Note that all concepts linked within the :coref attribute should be anchored in the same way, i.e.

  • they should share the same :wiki link (if exists) (exception: the :wiki link may be omitted with some of the interlinked instances), or
  • ?? they should be represented as the same UMR predicate, i.e., as the SynSemClass / PDT-Vallex verb sense.

(The validator being developed by Dan checks this for entities, option --print-clusters .)

Entity coreference

UMR focuses on pronouns (as anaphorical expression). However, we would like to generalize it to cover all coreference relations as identified in PDT.
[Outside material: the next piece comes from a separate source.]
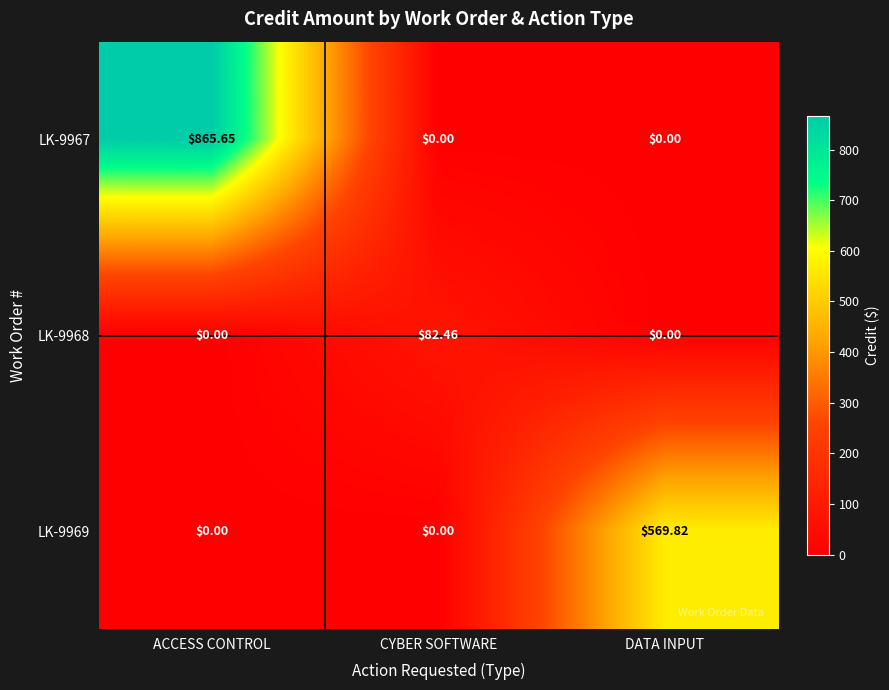

List the series in order of their peak value, highest first.

LK-9967, LK-9969, LK-9968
Two types of relations are recognized:

  • identity relation, marked with the :same-entity relation (two expressions have the same referent), see examples Snt5 and Snt6 and their annotation below:
    • [en] Snt5: Pope was flown to the U.S. military base at Ramstein, Germany.
    • [en] Snt6: He will spend the next several days at the medical center there before he returns home with his wife Sherry.
  • :subset-of relation for split antecedents (relates sets of entities to entities belonging to such a set), UMR exemplifies it by the following sentence:
    • [en] He is very possessive and controlling but he has no right to be as we are not together.
      ... UMR describes as "he (p2) is annotated with a :subset-of relation to the we (p3) node".
      In schema, there is :coref (he :subset-of we) !!
      ML: should be rather :coref (we :subset-of he) ... "he" is a subset of "we"
      , compare to examples for event coreference below??
Snt5: Pope was flown to the U.S. military base at Ramstein, Germany.
(f/ fly-01
      :ARG1 (p/ person :wiki "Edmond_Pope"
            :name (n/ name :op1 "Pope"))
      :goal (b/ base
            :mod (m/ military
            :mod (c/ country :wiki "United_States"
                  :name (n2/ name :op1 "U.S.")))
            :place (c2/ city :wiki "Ramstein_Air_Base"
                  :name (n3/ name :op1 "Ramstein")
                  :place (c3/ country :wiki "Germany"
                        :name (n4/ name :op1 "Germany"))))
      :aspect Performance
      :modstr FullAff)

(s5/ sentence
    :temporal(s4p :after s5f)
    :modal(AUTH :FullAff s5f)
    :coref(s4p4 :same-entity s5p))

Snt6: He will spend the next several days at the medical center there before he returns home with his wife Sherry

(s/ spend-02
      :ARG0 (p/ person
         :ref-person 3rd
	 :ref-number Singular)
      :ARG1 (t/ temporal-quantity
         :quant (s2/ several)
	 :unit (d/ day
	 	:mod (n/ next)))
      :temporal (b/ before
         :op2 (r/ return-01
	    :ARG1 p
	    :ARG4 (h/ home)
	    :companion (p2/ person :wiki -
	       :name (n2/ name :op1 "Sherry")
	       :ARG1-of (h2/ have-role-91
	          :ARG2 p
		  :ARG3 (w/ wife)))
	    :aspect Performance
	    :modstr FullAff))
      :place (c/ center
          :mod (m/ medical)
	  :place (t2/ there))
      :aspect State
      :modstr FullAff)

(s6/ sentence
  :temporal((DCT :after s6s)
            (s6s :after s6r))
  :modal((AUTH :FullAff s6s)
         (AUTH :FullAff s6r))
  :coref((s5p :same-entity s6p)
         (s5b :same-entity s6t2))

It must be used to represent inter-sentential relations. It can be also used within a single sentence, but it is not clear from the guidelines in which cases to use it.

Event coreference

Two types of relations are recognized:

  • identity relation same-event
  • subset relation subset-of
    • [en] 1 arrest took place in the Netherlands and another [arrest] in Germany. The arrests were ordered by anti-terrorism judge fragnoli.
      ... the arests (2nd sentence) annotated as the parent of each of arrests from the first sentence (children)
(:coref ((s2a :subset-of s1a2) 
         (s2a :subset-of s1a3)))

TODO

Try to identify specific cases that do not belong to any of the categories above. The dichotomy between textual and grammatical coreference is not followed in UMR (apart from that the grammatical one is almost always intra-sentential). Is there any kind of special treatment based on the type of the anaphor, i.e. nouns, verbs, personal pronouns (#PersPron), relative pronouns, unexpressed (#PersPron, #Cor, #QCor, #Rcp)?